The scripts in this repository transform IATI data into an appropriate shape for import into OpenSpending. This involves:
- Traversing the IATI registry to get a list of all available activity record resources.
- Downloading the activity files.
- Traversing each transaction with in and yielding a CSV row with data from the transaction and the sourrounding activtiy.
- Padding up the data and normalizing values.
Clone the repository
git clone https://github.com/okfn/iatitools.git
cd iatitools
Create a virtualenv:
virtualenv --no-site-packages ./pyenv
Activate the virtualenv
source ./pyenv/bin/activate
Install the dependencies
pip install -r requirements.txt
Run each of the scripts
python 1-iatidownload.py
python 2-iati2sqlite.py
python 3-iatisqlite2csv.py
python 4-iaticurrencyconvert.py
You will end up with this file in OpenSpending-CSV format:
IATIdata_currency_standardised.csv
- Make sure you've installed
python-dev
- If you have problems installing lxml, make sure you've installed
libxml2-dev
andlibxslt-dev
- If you have problems with sqlite, make sure you've installed
sqlite3
1-iatidownload.py - will download all files from the IATI Registry. This will take some time as there are quite a lot now! Please note that the Netherlands data file linked to on the IATI Registry is not in XML, as it is zipped. You'll need to rename the activity file to a ZIP file and extract it.
Files will be downloaded to the subfolder /packages/YYYY-MM-DD (for today's date).
2-iati2sqlite.py - will parse all files in a given folder and put them into a simple SQLite database
You can give this file an argument if you want it to point at a particular folder within the /packages folder. For example, if you've placed the Netherlands data file into a subfolder called "/packages/Netherlands": python 2-iati2sqlite.py Netherlands
Errors will be logged to log-YYYY-MM-DD.txt (for today's date)
3-iatisqlite2csv.py - will compile an OpenSpending CSV file from the SQLite data. This will not be normalised or reconciled. In order to make sure that the data is saved in case the script crashes (or the computer turns off), the CSV is generated every 1000 rows and saved as iatidata0.csv where 0 is the number of the CSV file. So you will end up with a lot of CSV files :)
4-iaticompile.py - will combine all of the CSV files that you place into a /csv subfolder. NB you have to move all the CSV files there as it will not work otherwise
IATI_OpenSpending_model.json - file to map the dimensions of the IATI Data to OpenSpending.

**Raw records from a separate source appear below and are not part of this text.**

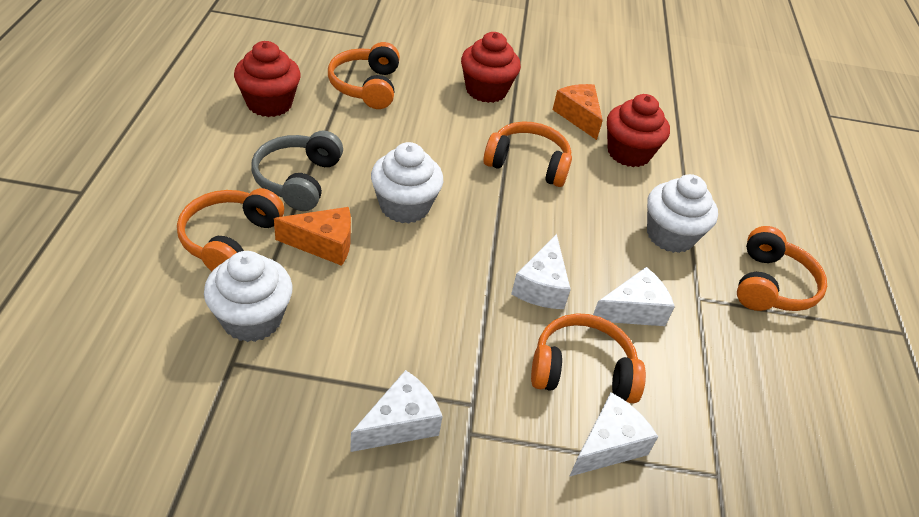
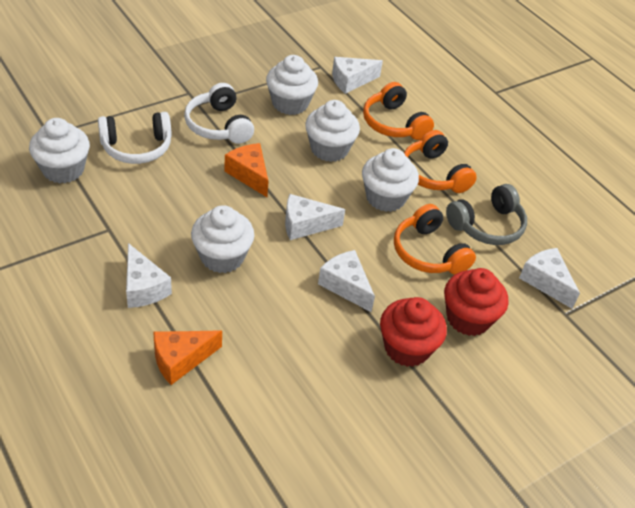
orange headphones: 5 -> 3
red cupcake: 3 -> 2
white cheese: 4 -> 5
white cupcake: 3 -> 5
white headphones: 0 -> 2

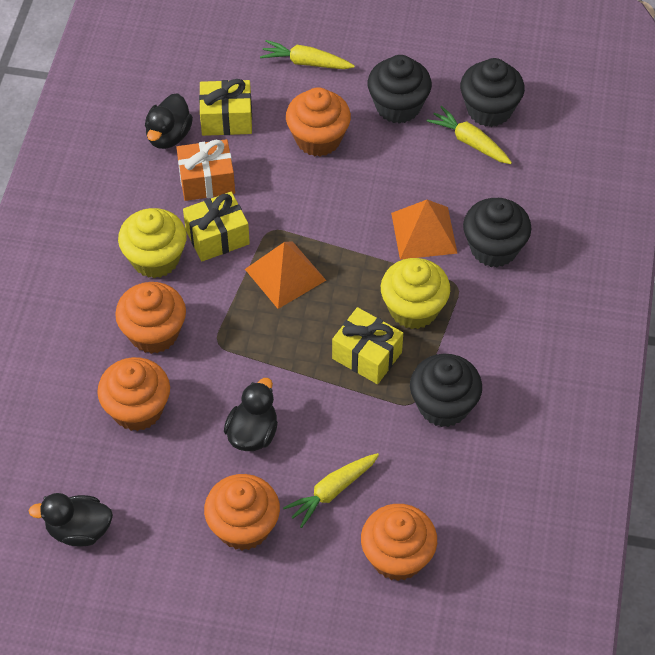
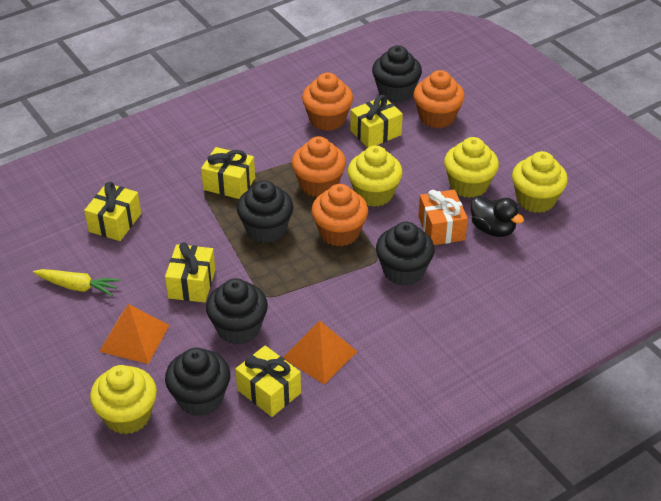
black cupcake: 4 -> 5
black duck: 3 -> 1
orange cupcake: 5 -> 4
yellow carrot: 3 -> 1
yellow cupcake: 2 -> 4
yellow gift: 3 -> 5

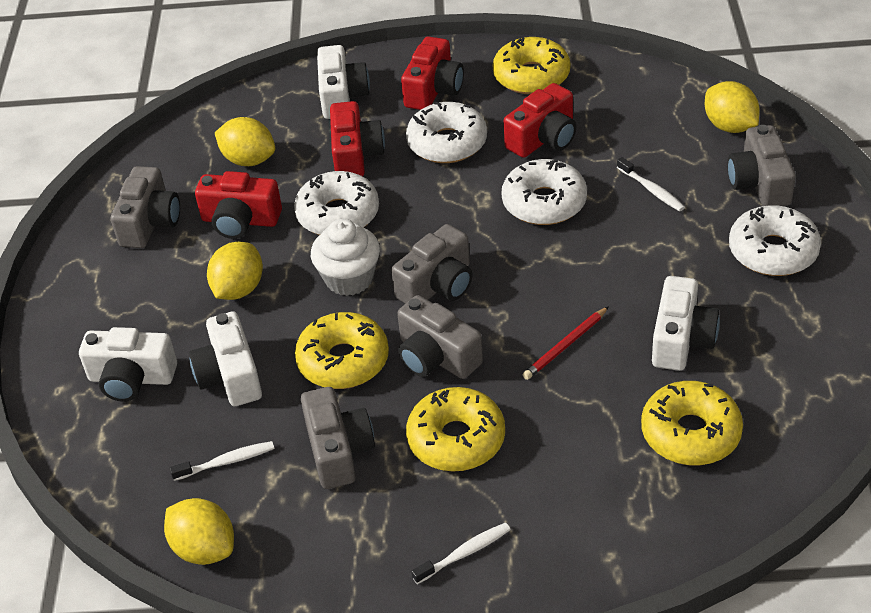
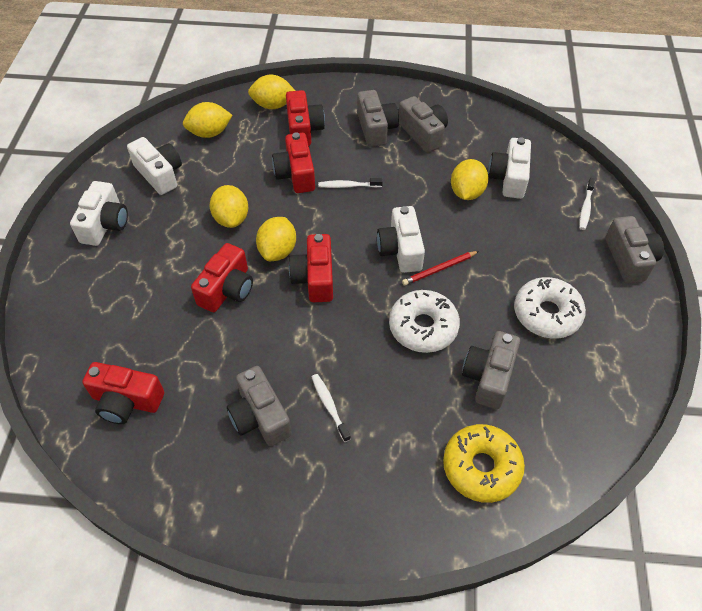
red camera: 4 -> 5
white cupcake: 1 -> 0
white donut: 4 -> 2
yellow donut: 4 -> 1
yellow lemon: 4 -> 5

It should import successfully with no errors, but please let me know if this is not the case IATI_OpenSpending_views.json - file to run the Views functionality of OpenSpending with some simple views - this file could definitely be improved.
The /mapping folder also contains: ISO-DAC-Countries-Regions.csv - file to map countries to regions spine-dac-crs.csv - file to map DAC/CRS Sector codes to a common "Spine" sector code spine-wbsectors.csv - file to map World Bank Sector codes to a common "Spine" sector code GOOGLE REFINE COMMANDS - which provides commands you could use to reconcile the data.
- Some publishers only release per-country or per-region data, we need to map from country to region to allow at one common facet.
Derived data can be reused under the same licensing conditions as the IATI source data or ODC ODbL. Code is GPLv3.